Stored data
_ _ _
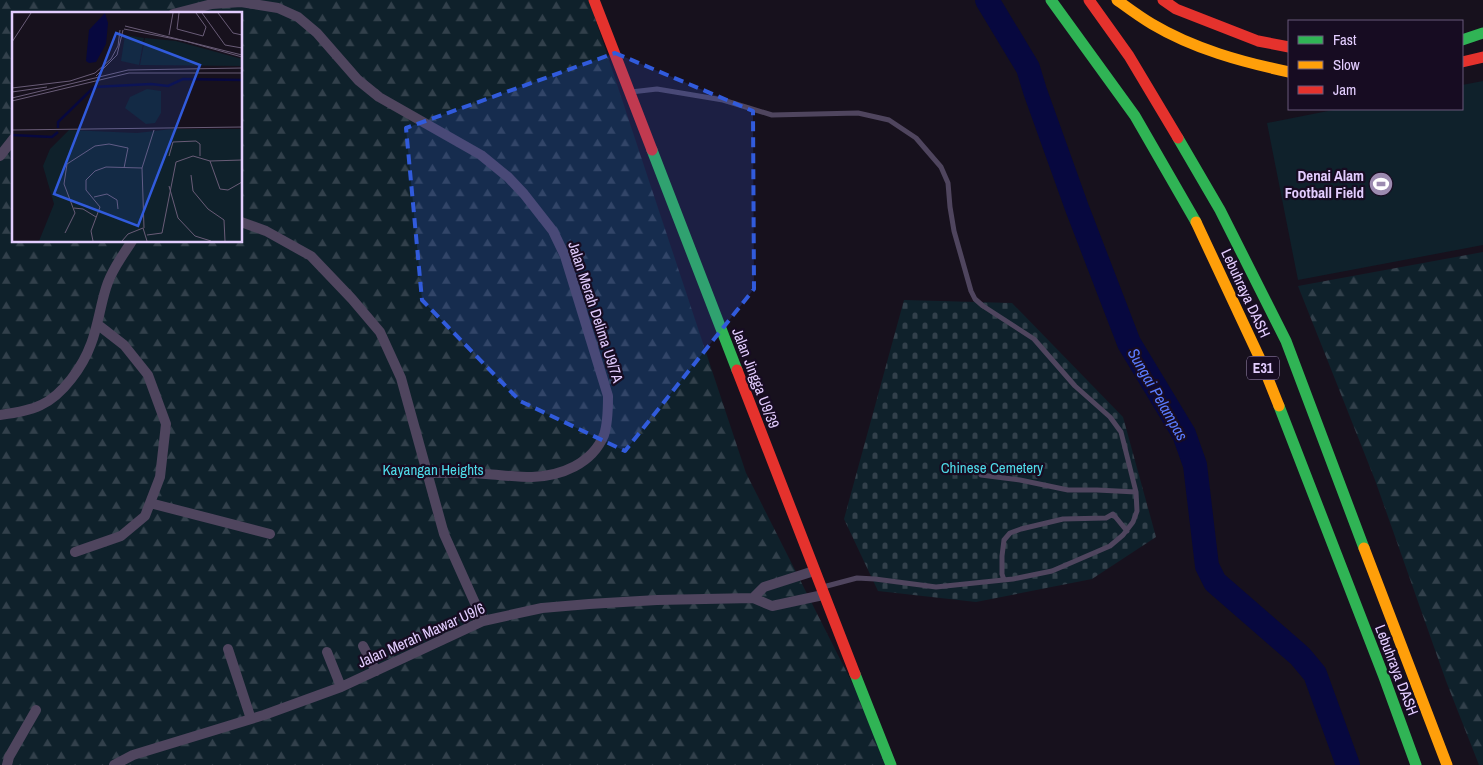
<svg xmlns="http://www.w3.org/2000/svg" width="1483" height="765" viewBox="0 0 1483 765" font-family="'Archivo Narrow',sans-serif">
  <defs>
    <pattern id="forest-firs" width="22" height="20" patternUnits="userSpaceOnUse" patternTransform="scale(1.25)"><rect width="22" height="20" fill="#0f212b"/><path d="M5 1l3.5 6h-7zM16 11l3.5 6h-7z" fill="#32404b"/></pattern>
    <pattern id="cemetery-stones" width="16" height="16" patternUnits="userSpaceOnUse" patternTransform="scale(1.25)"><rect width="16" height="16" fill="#0f212b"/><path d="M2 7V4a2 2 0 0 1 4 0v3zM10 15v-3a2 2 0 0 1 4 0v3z" fill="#32404b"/></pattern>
  </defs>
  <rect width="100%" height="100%" fill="#17111d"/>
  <path fill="url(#forest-firs)" fill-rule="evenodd" d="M0 0H589L746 473 883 744 891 765H0ZM14 14H241V241H14Z
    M1483 252V765H1479L1446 681 1375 480 1298 286Z"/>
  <path fill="url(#cemetery-stones)" d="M904 300 1012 303 1123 417 1156 537 1092 579 976 602 878 591 844 519Z"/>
  <path fill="#0f212b" d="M1483 81V245L1298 280 1267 123 1338 109H1462V85Z"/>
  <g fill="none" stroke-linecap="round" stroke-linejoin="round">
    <path stroke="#07083f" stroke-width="24" d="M987 0 1028 68 1035 91 1077 208 1129 343 1184 434 1195 465 1207 566 1215 582 1300 656 1315 674 1348 765"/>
    <path stroke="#4f455e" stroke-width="5" d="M631 92 657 89 723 100 772 115 858 113 889 120 916 138 941 167 948 183 950 207 954 231 971 291 975 299 983 306 1034 339 1075 386 1110 417 1121 432 1136 492 1137 511 1133 522 1123 535 1110 546 1052 571 1013 579 936 587 875 579 857 578 823 587
      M981 475 1020 480 1068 490H1097L1136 492
      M1004 580 1002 574V556L1004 540 1010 533 1021 529 1063 519 1106 518 1113 514 1127 531"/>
    <path stroke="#4f455e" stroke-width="10" d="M173 14 212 4 241 2 278 8 298 17 317 33 358 80 379 97 481 155 508 177 524 194 553 231 565 256 608 396C608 409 608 423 604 435 592 464 561 476 532 477 516 477 501 475 486 474 466 472 447 473 428 473
      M0 156 14 138
      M241 222 266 231 311 256 352 299 380 332 401 378 444 534 483 621
      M0 415C14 413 29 411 41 405 63 395 83 366 91 344 98 326 100 307 106 288 111 272 122 256 132 241
      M150 503 270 534
      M75 552 121 536 145 516 160 477 166 424 148 375 124 345 97 324
      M753 598 764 587 814 571
      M363 646 376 671
      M228 649 251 719
      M327 652 341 687
      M7 765 9 757 36 710
      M114 765 133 755 264 715 341 687 483 621 542 608 589 604 657 600 753 598 772 606 823 595"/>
    <path stroke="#30b455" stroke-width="11" d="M1051 0 1135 116 1196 222
      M1462 40 1483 33
      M1178 138 1220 210 1286 341 1364 548
      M652 150 737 370
      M1279 406 1384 677 1416 765
      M855 674 891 765"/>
    <path stroke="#ff9f0a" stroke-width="11" d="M1117 0C1128 8 1140 17 1152 24 1194 49 1242 62 1289 72
      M1196 222 1261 361 1279 406
      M1364 548 1447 765"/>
    <path stroke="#e5322d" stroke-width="11" d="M594 0 652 150
      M1089 0 1129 56 1178 138
      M1163 0 1176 9 1258 41 1289 47
      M1462 62 1483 57
      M737 370 855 674"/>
  </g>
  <path fill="#315bdc" fill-opacity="0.2" stroke="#315bdc" stroke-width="4" stroke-dasharray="10 6" stroke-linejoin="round" d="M615 53 753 111 754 289 625 451 520 401 422 300 406 128Z"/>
  <defs>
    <g id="stadium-disc" transform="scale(1.25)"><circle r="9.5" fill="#9c8bb0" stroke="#170c22"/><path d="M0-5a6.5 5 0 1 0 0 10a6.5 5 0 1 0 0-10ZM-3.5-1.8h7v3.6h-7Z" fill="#fff"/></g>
  </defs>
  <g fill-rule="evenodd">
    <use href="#stadium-disc" x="1381" y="184"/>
  </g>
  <g text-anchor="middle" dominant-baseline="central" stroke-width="4.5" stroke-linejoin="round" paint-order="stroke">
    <rect fill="#170c22" stroke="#a693bd" stroke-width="1" x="1247" y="356.5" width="32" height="23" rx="4"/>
    <g font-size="14" font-weight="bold" fill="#e3cdff">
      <text x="1263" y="368">E31</text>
    </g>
    <g font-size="15" font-weight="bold" fill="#e3cdff" stroke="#170c22" text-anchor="end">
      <text x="1364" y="175">Denai Alam<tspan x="1364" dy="17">Football Field</tspan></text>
    </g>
    <g font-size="15" fill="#e3cdff" stroke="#170c22">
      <text transform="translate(1246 293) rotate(65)">Lebuhraya DASH</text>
      <text transform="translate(596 312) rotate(72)">Jalan Merah Delima U9/7A</text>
      <text transform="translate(756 378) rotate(69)">Jalan Jingga U9/39</text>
      <text transform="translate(421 635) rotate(-24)">Jalan Merah Mawar U9/6</text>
      <text transform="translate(1397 670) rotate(69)">Lebuhraya DASH</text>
    </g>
    <g font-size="15" fill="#4fdbe9" stroke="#170c22">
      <text x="992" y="467">Chinese Cemetery</text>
      <text x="433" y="469">Kayangan Heights</text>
    </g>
    <g font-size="16" font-style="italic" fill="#5b7cff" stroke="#170c22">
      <text transform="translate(1158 394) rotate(60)">Sungai Pelampas</text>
    </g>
  </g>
  <g transform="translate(12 12)">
    <rect width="230" height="230" fill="#17111d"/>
    <path d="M133 26 164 29 230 47V54L128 53ZM160 117H230V229H27L42 192 31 154 38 137 57 118 125 121Z" fill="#0f212b"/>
    <path d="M135 77 149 79V101L143 111 134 112 113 96 118 85Z" fill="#0f212b"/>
    <path d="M113 23 132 26 127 53 109 49Z" fill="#0f212b"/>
    <path d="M93 1 96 11 94 32 84 50 77 51 74 49 77 18Z" fill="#07083f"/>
    <path fill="none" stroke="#07083f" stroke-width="2.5" d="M46 116V110L82 75 139 72 156 74 171 67 230 68M0 123 40 125 46 120"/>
    <path fill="none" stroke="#695c77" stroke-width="1" d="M167 1 165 17 191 24 194 15 184 1M190 1 213 33 230 36M206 1 221 21 230 23M113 14 230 43M112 17 173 29 230 45M157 23 161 1M0 30 19 1M84 64 105 43 111 18M0 76 58 69 83 61 99 47 106 34 108 18M0 80 35 75M0 86 116 58 230 56M0 89 117 61H230M0 118 230 115M157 144 161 130 184 129 188 132V144M198 149 208 177 216 178 230 170M179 163 181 179 196 197 212 208 213 229M157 174 166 206 183 224 199 229M82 185 95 182 105 188 106 197M62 196 71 197 84 205M132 216 130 156 142 118M53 221 63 201 52 172 55 152 83 134 97 132 116 136 112 156M150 221 164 150 181 144 198 149 230 148M135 223 150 221M81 229 79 219 88 195 74 178V168L83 159 94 155 130 156M110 229 116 222 131 216 135 229"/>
    <path fill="#315bdc" fill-opacity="0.15" stroke="#315bdc" stroke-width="2.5" d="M104 21 188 53 126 214 42 182Z"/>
    <rect width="230" height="230" fill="none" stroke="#e3cdff" stroke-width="2.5"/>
  </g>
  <rect x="1288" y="20" width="175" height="90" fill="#170c22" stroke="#69597a"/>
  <rect x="1298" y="36" width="25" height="8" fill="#30b455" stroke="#69597a"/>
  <text x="1333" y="45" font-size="15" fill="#e3cdff">Fast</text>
  <rect x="1298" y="61" width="25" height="8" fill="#ff9f0a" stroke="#69597a"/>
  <text x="1333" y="70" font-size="15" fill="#e3cdff">Slow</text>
  <rect x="1298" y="86" width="25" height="8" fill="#e5322d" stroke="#69597a"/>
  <text x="1333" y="95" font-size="15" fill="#e3cdff">Jam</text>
</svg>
_ _ _
Problem requirements → When you reach the line containing "1l3.5 6h-7zM16 11l3.5" in the data above, start copying exactly, and stop after the line containing "M1483 252V765H1479L1446 681".

Task solution →
    <pattern id="forest-firs" width="22" height="20" patternUnits="userSpaceOnUse" patternTransform="scale(1.25)"><rect width="22" height="20" fill="#0f212b"/><path d="M5 1l3.5 6h-7zM16 11l3.5 6h-7z" fill="#32404b"/></pattern>
    <pattern id="cemetery-stones" width="16" height="16" patternUnits="userSpaceOnUse" patternTransform="scale(1.25)"><rect width="16" height="16" fill="#0f212b"/><path d="M2 7V4a2 2 0 0 1 4 0v3zM10 15v-3a2 2 0 0 1 4 0v3z" fill="#32404b"/></pattern>
  </defs>
  <rect width="100%" height="100%" fill="#17111d"/>
  <path fill="url(#forest-firs)" fill-rule="evenodd" d="M0 0H589L746 473 883 744 891 765H0ZM14 14H241V241H14Z
    M1483 252V765H1479L1446 681 1375 480 1298 286Z"/>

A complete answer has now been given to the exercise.